Why bang the drum like this if the company has a 14% to 15% market share? That's the message it needs to shout, by every means possible. It will convince far more people of Apple's credibility than flashy premises or a marquee at Ascot on Ladies' Day. Imagine the advertising potential for Apple when it becomes the top seller over here.

People buy the Mac because they think they'll enjoy using it; they believe it will help them; they have good feelings about Apple; and, perhaps, because they think others will be impressed.

All Apple has got to do is focus on those aspects of the operation which maximise these feelings among potential users. They can dispense with a lot of the flashiness without affecting the goodwill of the users or the press. In fact, it might actually make some new friends.

Returning to my bread analogy, the Mac is like the crusty new bread.
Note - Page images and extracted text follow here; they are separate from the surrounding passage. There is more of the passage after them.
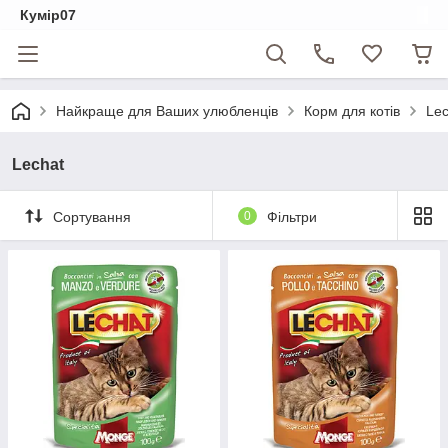
Кумір07
Найкраще для Ваших улюбленців
Корм для котів
Lec
Lechat
Сортування
0
Фільтри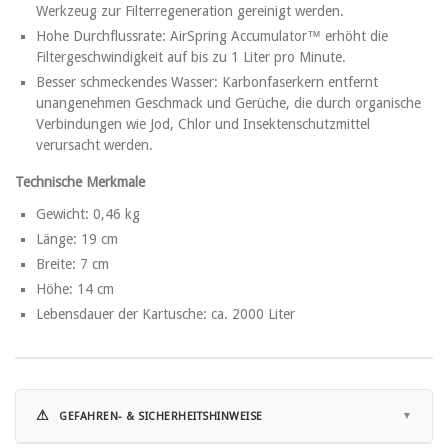
Werkzeug zur Filterregeneration gereinigt werden.
Hohe Durchflussrate: AirSpring Accumulator™ erhöht die
Filtergeschwindigkeit auf bis zu 1 Liter pro Minute.
Besser schmeckendes Wasser: Karbonfaserkern entfernt
unangenehmen Geschmack und Gerüche, die durch organische
Verbindungen wie Jod, Chlor und Insektenschutzmittel
verursacht werden.
Technische Merkmale
Gewicht: 0,46 kg
Länge: 19 cm
Breite: 7 cm
Höhe: 14 cm
Lebensdauer der Kartusche: ca. 2000 Liter
⚠
GEFAHREN- & SICHERHEITSHINWEISE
Having tasted the Mac experience, the customer will return again and again. Sticking with the analogy, the aroma drifting out of the door is the murmur of satisfied users as they spread the word about their favourite computer. Promotional activities are the Apple equivalent of the aroma squirter. If the baker (Microsoft, say) up the road is getting all the customers because its extractor fans point into the street, then the other bakers (Apple) have to respond in some way.

The Mac is so good because of its attention to detail, its obsession with the user experience, and the close integration of its operating system, hardware and applications. Apple must not do anything to jeopardise this when making its cuts. If it started hacking at the developer teams, Apple could have long-term problems.

Apple shouldn't abandon promotional activities which create sales. On the other hand, we want it to spend enough to stay in business and produce more "insanely great" machines.